Witnesses to the light have desperately attempted to give aid to those aboard the unfortunate ship, but there was never evidence of a shipwreck to be found — no debris, no passengers or crew, just the sound of the sea. And so began the legend of the Palatine, Block Island’s Ghost Ship.

There is startling testimony describing sightings of this spectral apparition – which came to be known as the Palatine Light – but facts concerning the incident are scarce.

What is known with certainty is that in 1738, on a night in late December, the British ship Princess Augusta did indeed founder off the northern point of Block Island. The ship was later called the Palatine because it carried passengers from the Palatinate region in what became Germany.

Depositions of the crew, taken shortly after the wreck, presented a tragic picture of severe food shortages, contaminated water, extreme cold, and illness spreading among the passengers and crew – many had died on the voyage, including the captain. As they approached land, the ship was off course and hindered by a blinding snowstorm. First Mate Andrew Brook attempted to navigate between Block Island and Long Island Sound, but the treacherous conditions drove the Palatine aground at Sandy Point.

Different Accounts About the Wreck
Beyond the deposition, there is little information about happened that night. However, very different versions have arisen over the years. 

In one scenario, after the Palatine went aground, Block Islanders rescued the surviving passengers, tending them until they regained their health. Those who did not recover were buried on the southwest side of the island where a marker, installed in the early 1900s, reads: “Palatine Graves – 1738.” No wreckage was ever found that could be linked to the incident but there is evidence that the ship was repaired and continued on to Philadelphia, its original destination.

A More Sinister Tale
A second and decidedly sinister version gained acceptance in 1867 when poet John Greenleaf Whittier’s “The Palatine” appeared in The Atlantic Monthly. Block Islanders were presented as having deliberately caused the tragedy by lighting false signal fires to draw the ship aground, after which they plundered it, murdered the passengers, and then, to cover their ghastly deeds, set fire to the Palatine, sending it back out to sea.

Ominously, one year later, the islanders were haunted by the first of many sightings of a ghost ship in flames.

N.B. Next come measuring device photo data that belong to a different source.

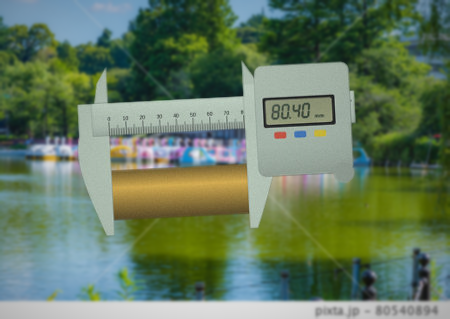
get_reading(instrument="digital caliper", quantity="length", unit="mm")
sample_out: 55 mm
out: 80.40 mm
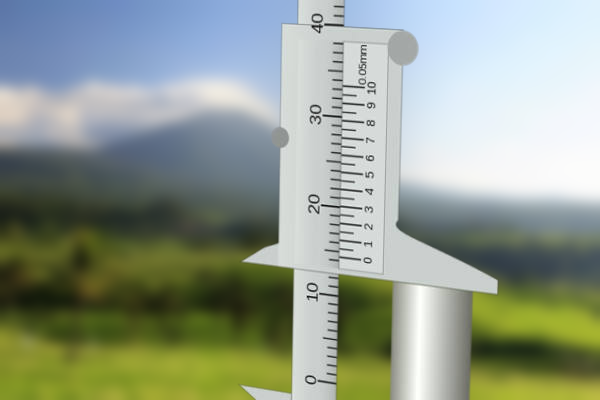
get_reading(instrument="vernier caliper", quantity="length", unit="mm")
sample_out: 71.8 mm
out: 14.4 mm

In his 1877 history of Block Island, Reverend Samuel T. Livermore refuted Whittier’s depiction of barbarism as “poetic fiction” that had given credence to a false account and an inaccurate impression of the islanders. 
Livermore’s book included Whittier’s response to public criticism of his poem, explaining that he had not meant

to misrepresent the facts but had simply written it after hearing the story from a local resident.


Eyewitness Accounts
Livermore also addressed the Palatine Light, noting that residents had often witnessed an unexplained light off Sandy Point that appeared to be a burning ship.

According to the New England Historical Society, Benjamin Congdon, born around 1788, stated “About the burning ship…I may say that I have seen her eight or ten times or more.”

Dr. Aaron C. Willey, who saw the Palatine Light in 1810 and 1811, described it as follows, “The light looks like a blaze of fire six or seven miles from the northern part of Block Island. Sometimes it is small, like the light from a distant window. Sometimes it is as big as a ship and wavers like a torch…large and gently lambent….”

Cloaked in Mystery
Perhaps the whole truth will never be known, but one thing is certain – the Palatine Light is a colorful part of Block Island’s history.